Port-au-Prince's Champ de Mars camp, the most visible of the hundreds of remaining camps of Haitians rendered homeless by the 2010 earthquake, saw its first set of forced evictions on April 4.

The tent camp in Haiti's capital city fills the central plaza across the street from the collapsed National Palace, a key government building that used to house the office of Haiti's president.

About 21 camp residents, including [Narcysse] Lud, woke up on March 29 to find their names on a notice warning that their makeshift shelters would be torn down. They were told they had three days to pick up all of their belongings and clear out of the camp.

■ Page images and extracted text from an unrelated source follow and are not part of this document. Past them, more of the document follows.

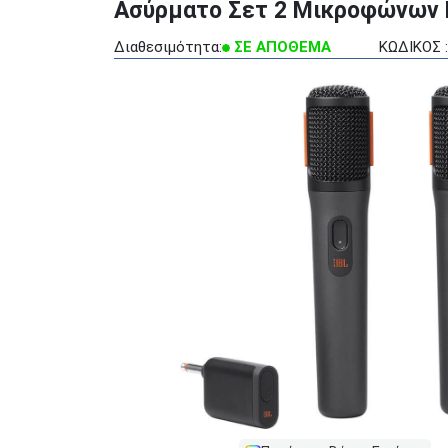
Ασύρματο Σετ 2 Μικροφώνων Ka
Διαθεσιμότητα:
ΣΕ ΑΠΟΘΕΜΑ
ΚΩΔΙΚΟΣ :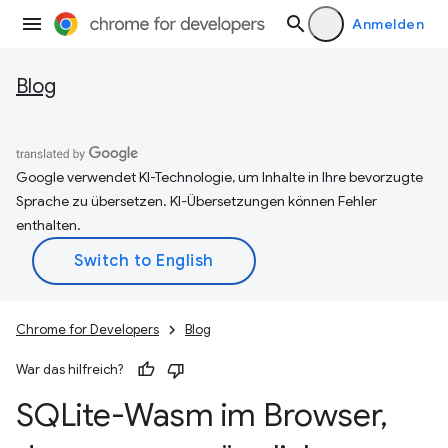
Anmelden
Blog
Google verwendet KI-Technologie, um Inhalte in Ihre bevorzugte
Sprache zu übersetzen. KI-Übersetzungen können Fehler
enthalten.
Chrome for Developers
Blog
War das hilfreich?
SQLite-Wasm im Browser
,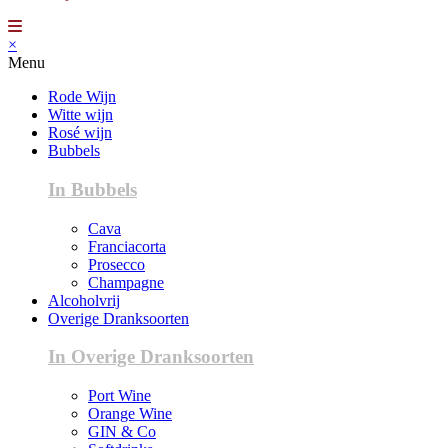
×
Menu
Rode Wijn
Witte wijn
Rosé wijn
Bubbels
In Bubbels
Cava
Franciacorta
Prosecco
Champagne
Alcoholvrij
Overige Dranksoorten
In Overige Dranksoorten
Port Wine
Orange Wine
GIN & Co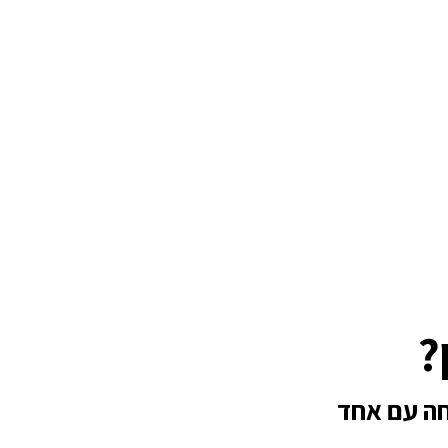
?
חה עם אחד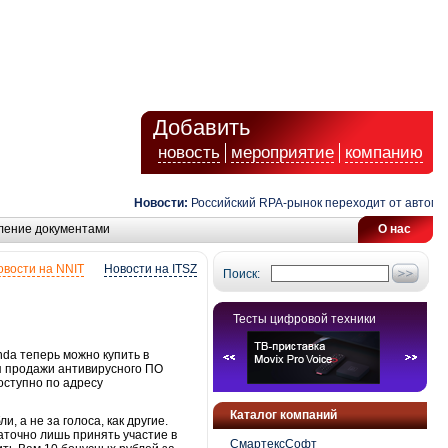
Добавить
новость
мероприятие
компанию
Новости:
Российский RPA-рынок переходит от автоматиз
ление документами
О нас
овости на NNIT
Новости на ITSZ
Поиск:
Тесты цифровой техники
da теперь можно купить в
я продажи антивирусного ПО
оступно по адресу
Каталог компаний
 а не за голоса, как другие.
аточно лишь принять участие в
СмартексСофт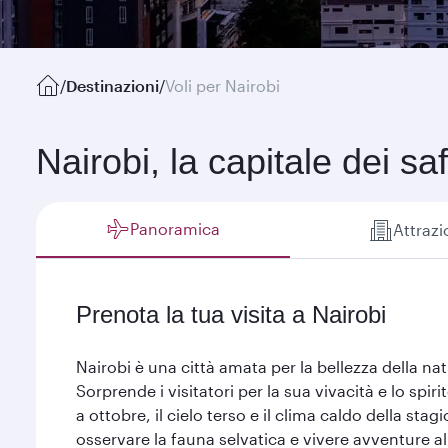
/
Destinazioni
/
Voli per Nairobi
Nairobi, la capitale dei sa
Panoramica
Attrazi
Prenota la tua visita a Nairobi
Nairobi è una città amata per la bellezza della na
Sorprende i visitatori per la sua vivacità e lo spir
a ottobre, il cielo terso e il clima caldo della st
osservare la fauna selvatica e vivere avventure all'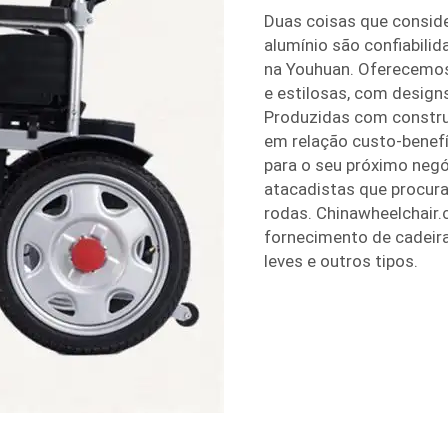
Duas coisas que consid
alumínio são confiabili
na Youhuan. Oferecemos
e estilosas, com desig
Produzidas com construç
em relação custo-benefí
para o seu próximo negó
atacadistas que procur
rodas. Chinawheelchair
fornecimento de cadeira
leves e outros tipos.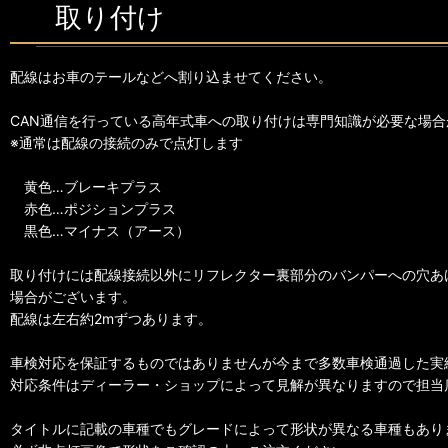
取り付け
配線はお車のテールなどへ割り込ませてください。
CAN通信を行っている高年式車への取り付けは専門知識が必要な場合
※通常は配線の接続のみで点灯します
黄色…ブレーキプラス
赤色…ポジションプラス
黒色…マイナス（アース）
取り付けには配線接続以外にリフレクター裏部分のバンパーへの穴あ
場合がございます。
配線は左右約2mずつあります。
車検対応を保証するものではありませんが今まで多数車検通過した実
対応条件はディーラー・ショップによって見解が異なりますので担当
タイトルに記載の車種でもグレードによって形状が異なる車種もあり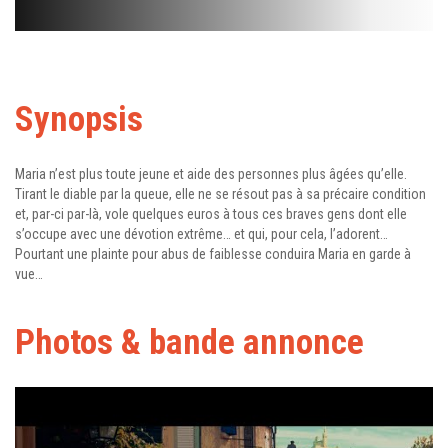
Synopsis
Maria n’est plus toute jeune et aide des personnes plus âgées qu’elle.
Tirant le diable par la queue, elle ne se résout pas à sa précaire condition
et, par-ci par-là, vole quelques euros à tous ces braves gens dont elle
s’occupe avec une dévotion extrême… et qui, pour cela, l’adorent…
Pourtant une plainte pour abus de faiblesse conduira Maria en garde à
vue…
Photos & bande annonce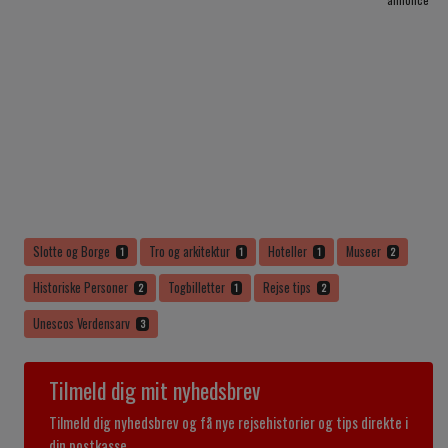
Slotte og Borge
Tro og arkitektur
Hoteller
Museer
1
1
1
2
Historiske Personer
Togbilletter
Rejse tips
2
1
2
Unescos Verdensarv
3
Tilmeld dig mit nyhedsbrev
Tilmeld dig nyhedsbrev og få nye rejsehistorier og tips direkte i
din postkasse.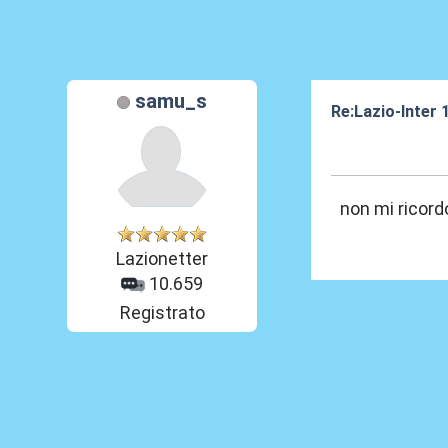
samu_s
Re:Lazio-Inter
30 Mar 2012, 18
non mi ricord
Lazionetter
10.659
Registrato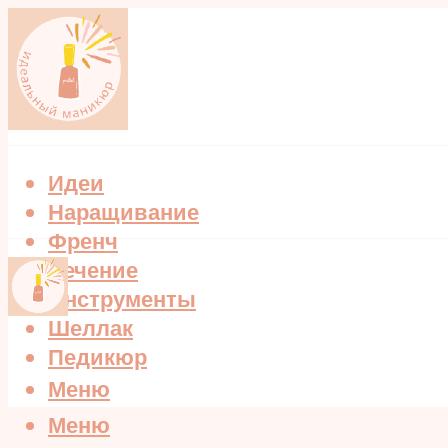
Идеи
Наращивание
Френч
Лечение
Инструменты
Шеллак
Педикюр
Меню
Меню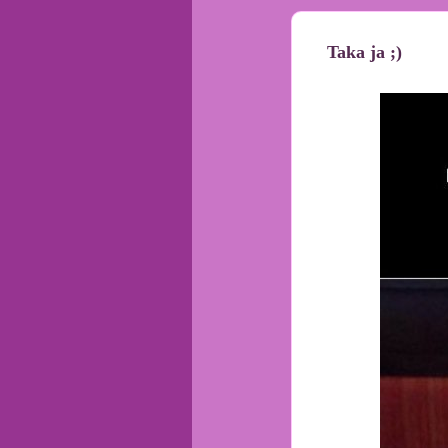
Taka ja ;)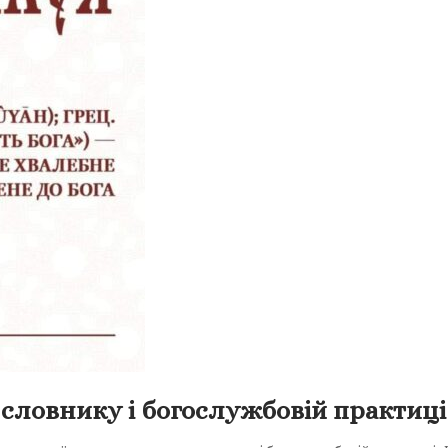
 словнику і богослужбовій практиці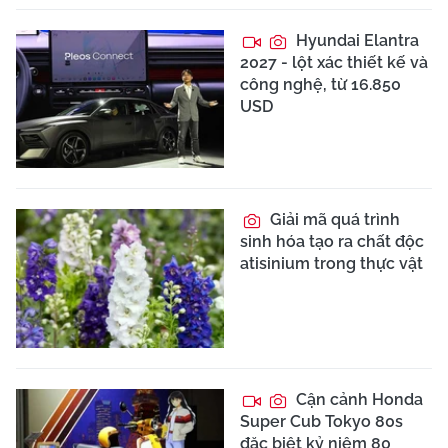
Hyundai Elantra
2027 - lột xác thiết kế và
công nghệ, từ 16.850
USD
Giải mã quá trình
sinh hóa tạo ra chất độc
atisinium trong thực vật
Cận cảnh Honda
Super Cub Tokyo 80s
đặc biệt kỷ niệm 80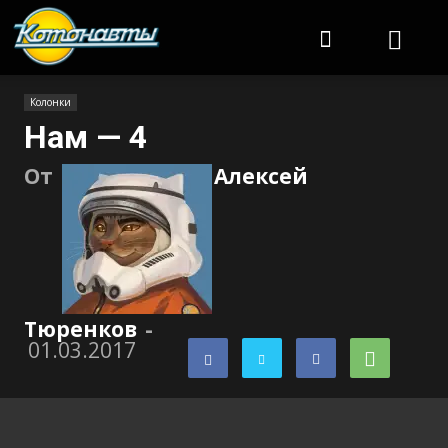
Котонавты
Колонки
Нам — 4
От
Алексей
Тюренков
-
01.03.2017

The International Organization for Migration, which had maintained a census of camp residents, claimed that those to be evicted had not been within the camp during the last head count. As a result, the IOM said, the residents had no claim to stay in Champ de Mars, and the eviction was legal.

Days later, residents could only watch as local municipal workers dismantled and carted away the bits of tarp, plywood, and corrugated sheet metal that had served as their homes. Haitian National Police members, UN soldiers, and UN police officials oversaw the evictions.